Managerial Remuneration

This query is : Resolved 

13 June 2011 In case of a private limited company (not a subsidiary of a public ltd company), are there any restictions for the remuneration paid to its directors.
The articles do not provide any restrictions.
Is Sch XIII applicable to such companies

13 June 2011 Sch XIII IS NOT applicable to such companies

14 June 2011 A private limited company which is on loss is giving Rs. 1 lakhs as monthly remuneration to its director.

Can this expense be allowed.

The details will be disclosed in the notes to accounts. Is there any other point to be verified during audit


03 August 2024 For a private limited company, especially one that is not a subsidiary of a public limited company, the regulations regarding managerial remuneration can be somewhat less stringent compared to public companies.
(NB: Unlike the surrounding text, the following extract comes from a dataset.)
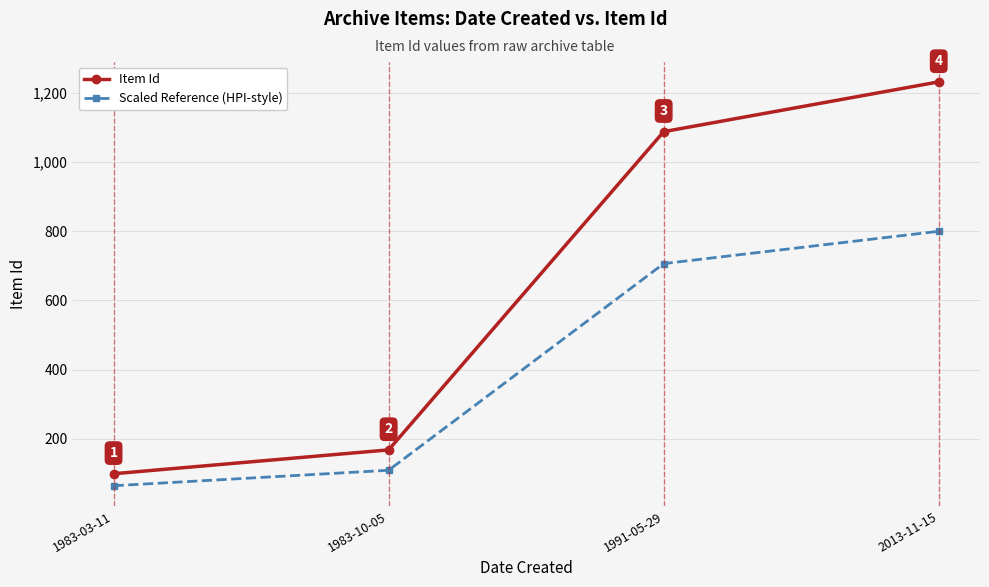

Which label corresponds to the smallest value in the chart?

1983-03-11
Here's a detailed breakdown addressing your queries:

### **Regulations and Restrictions on Managerial Remuneration:**

1. **Applicability of Schedule XIII:**
- **Schedule XIII of the Companies Act, 1956:** This schedule provided guidelines on managerial remuneration, including limits and conditions for public companies and certain private companies.
- **Private Limited Companies:** Schedule XIII was generally not applicable to private limited companies. Private companies were often allowed more flexibility in determining remuneration, particularly if they were not subsidiaries of public companies.

2. **Current Legal Framework:**
- **Companies Act, 1956:** Under the Companies Act, 1956, Schedule XIII was applicable to public companies and private companies that were subsidiaries of public companies. For other private companies, the restrictions were less stringent.
- **Companies Act, 2013:** The Companies Act, 2013, replaced the Companies Act, 1956, and introduced new provisions. Under the Companies Act, 2013:
- **No Specific Schedule XIII:** Schedule XIII has been replaced, but the new act has its own provisions for managerial remuneration.
- **Private Companies:** Private companies have more flexibility, but they must still ensure that remuneration is reasonable and justifiable, especially if the company is in loss.
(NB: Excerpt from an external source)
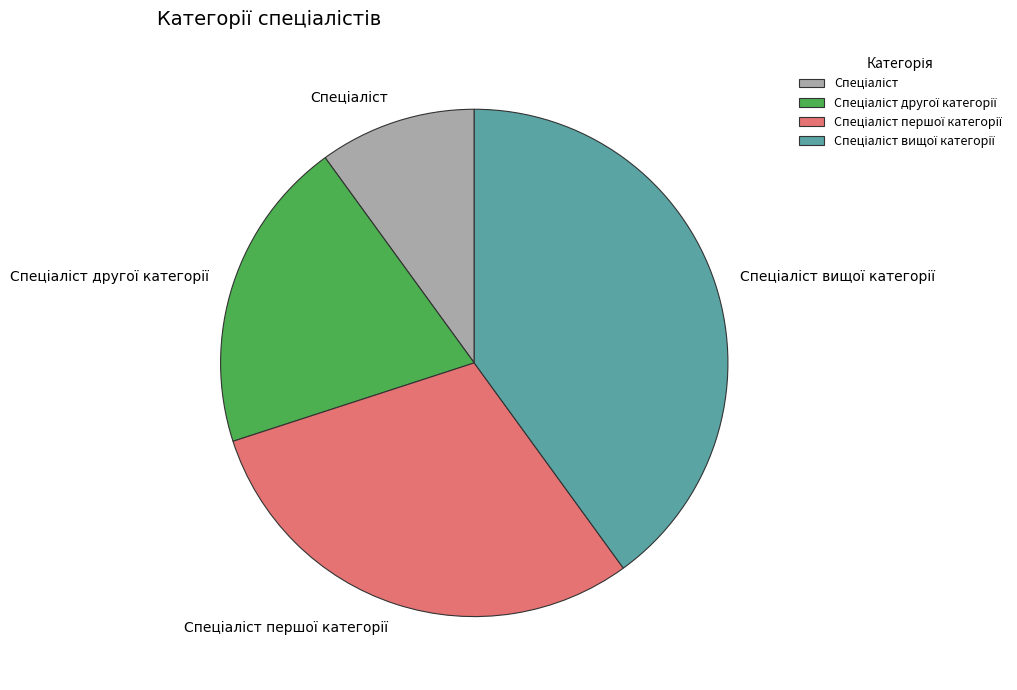

Does any single category account for the majority?

No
3. **Remuneration in Loss-Making Companies:**
- **Managerial Remuneration:** Even if a private company is making a loss, it can still pay remuneration to its directors. However, the remuneration must be reasonable and justified based on the company’s financial position.
- **Accounting and Disclosure:** The expense for remuneration must be properly accounted for and disclosed in the financial statements. The disclosure in the notes to accounts should include the total remuneration paid and any relevant details.

4. **Audit Considerations:**
- **Verification Points During Audit:**
- **Reasonableness of Remuneration:** Ensure that the remuneration is reasonable and not excessive given the financial position of the company. Even though Schedule XIII may not apply, remuneration should still be fair and justifiable.
- **Approval Process:** Check if the remuneration was approved by the Board of Directors and documented in the minutes of the meetings. For private companies, this is more of a corporate governance issue rather than a legal requirement.
- **Compliance with Articles of Association:** Verify if the Articles of Association (AOA) of the company specify any limits or conditions on the payment of remuneration, even if they are not currently restrictive.
- **Disclosure:** Confirm that the remuneration and any related party transactions are properly disclosed in the notes to the financial statements.

### **Summary:**

- **No Specific Restrictions:** For a private limited company that is not a subsidiary of a public company, there are no specific statutory restrictions on remuneration under Schedule XIII of the Companies Act, 1956, or its successor provisions in the Companies Act, 2013. However, remuneration must still be reasonable and justifiable.
- **Disclosure and Audit:** Proper disclosure in the notes to accounts is required, and during an audit, the focus should be on the reasonableness of the remuneration, proper approval, and adherence to corporate governance practices.

**Recommendation:**

- **Consult Professionals:** It is advisable to consult with a legal or financial professional to ensure that all aspects of managerial remuneration are compliant with current regulations and best practices. This can help address any potential issues and ensure transparency in financial reporting and corporate governance.